# [TEXT EXCERPT]
Start of Block
As a former professional high stakes poker player turned investor, I have a unique perspective on the markets. The lessons I've learned as a professional gambler are priceless. Issues such as emotional discipline, money management, risk assessment, prioritizing statistical information, and realizing a perceived advantage are all integral skills required for succeeding in both poker and investing.
Even the most inexperienced gambler spending the weekend in Vegas is probably aware of the various pitfalls to steer clear of. Games designed by the casino to separate you from your money such as "three card poker" or any version of blackjack where blackjack pays less than 3 to 2 are known in the gambling community as "sucker bets." Many of these wagers carry a house advantage as high as 10% or more, whereas even slot machines typically only have an advantage of 2-5%.
The investing "sucker bet" would be shorting a stock for any reason other then as a hedge to minimize risk. Since going long and short a stock in the same industry will minimize risk but also return, this isn't recommended either. I would prefer to buy putts to achieve the same goal. To short a stock, especially without covering your position by the end of the day, is like betting against the house. The fact that equities tend to appreciate with time is due to one of the most fundamental economic laws. Equities appreciate because they are basically a highly leveraged play on inflation. Therefore when you hold a short position through the close, time is not on your side. Just as the odds will catch up with the slot machine player, they will catch up with 99% of your typical shorts. Although I've never shorted a stock in my life, I can imagine situations in which it could prove profitable.
End of Block
# [EXERCISE]
Update the poker and investing text: begin at "As a former" and stop after "advantage of 2-5%.", changing every "gambler" to "bettor".

# [GIVEN INFORMATION]
Start of Block
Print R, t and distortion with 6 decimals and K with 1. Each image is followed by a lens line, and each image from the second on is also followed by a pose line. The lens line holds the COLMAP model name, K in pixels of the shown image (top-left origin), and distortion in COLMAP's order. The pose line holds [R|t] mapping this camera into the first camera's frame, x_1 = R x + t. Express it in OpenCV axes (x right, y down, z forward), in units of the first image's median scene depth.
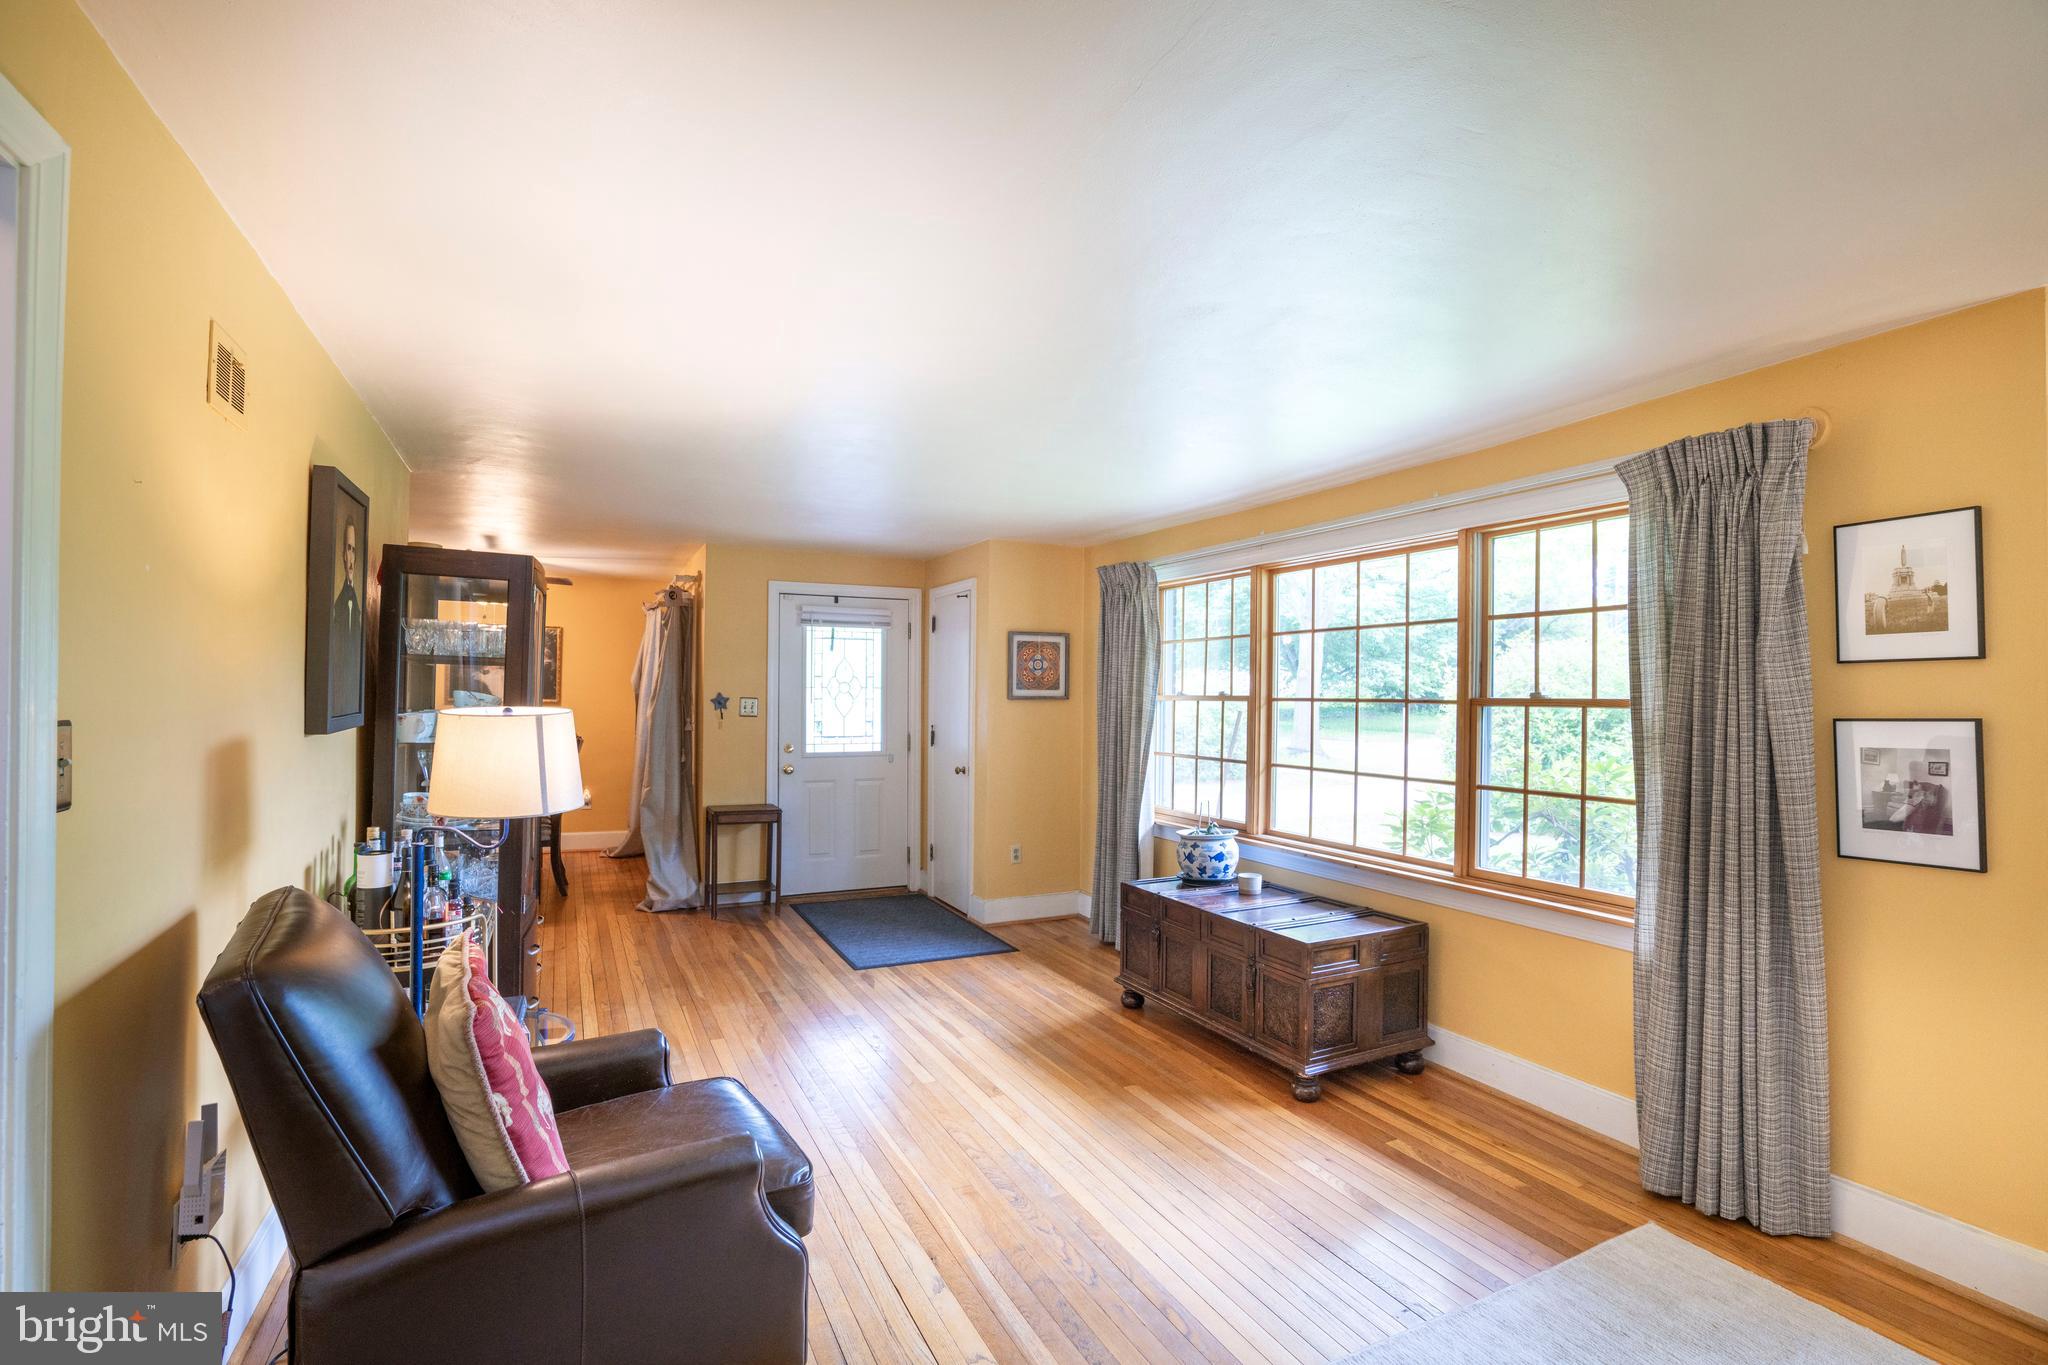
lens RADIAL K [[949.5, 0, 1022.4], [0, 949.5, 685.1], [0, 0, 1]] dist [-0.055005, 0.020825]
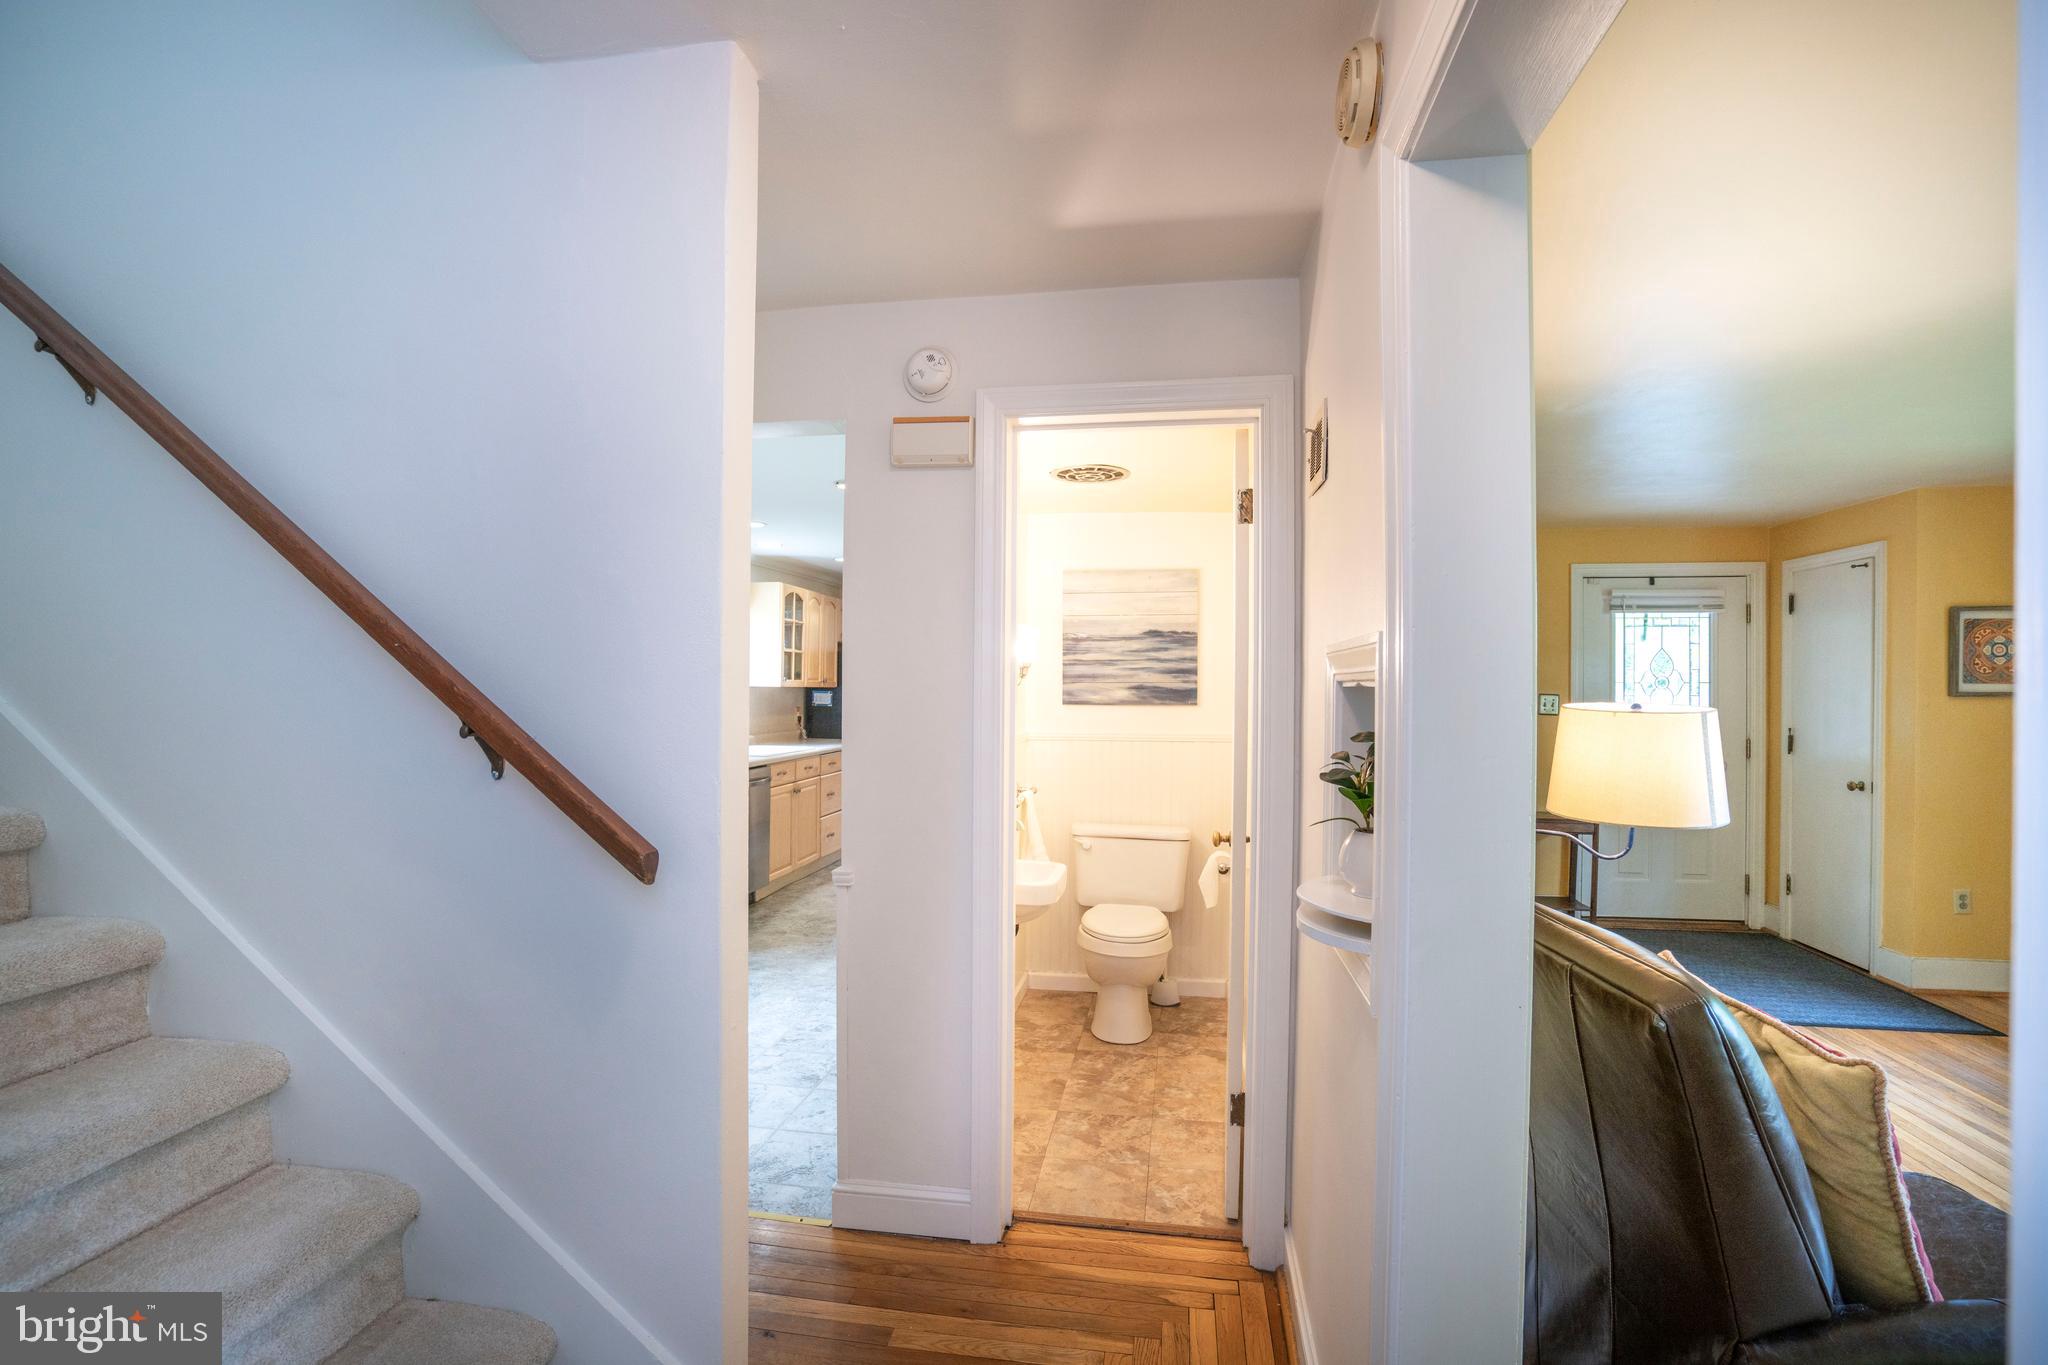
lens RADIAL K [[949.5, 0, 1020.8], [0, 949.5, 688.7], [0, 0, 1]] dist [-0.055005, 0.020825]
pose [[0.815155, -0.003261, -0.579233, -0.194168], [0.007491, 0.999960, 0.004913, -0.000395], [0.579194, -0.008344, 0.815147, -0.027292]]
End of Block
# [COMPLETED TASK]
As a former professional high stakes poker player turned investor, I have a unique perspective on the markets. The lessons I've learned as a professional bettor are priceless. Issues such as emotional discipline, money management, risk assessment, prioritizing statistical information, and realizing a perceived advantage are all integral skills required for succeeding in both poker and investing.
Even the most inexperienced bettor spending the weekend in Vegas is probably aware of the various pitfalls to steer clear of. Games designed by the casino to separate you from your money such as "three card poker" or any version of blackjack where blackjack pays less than 3 to 2 are known in the gambling community as "sucker bets." Many of these wagers carry a house advantage as high as 10% or more, whereas even slot machines typically only have an advantage of 2-5%.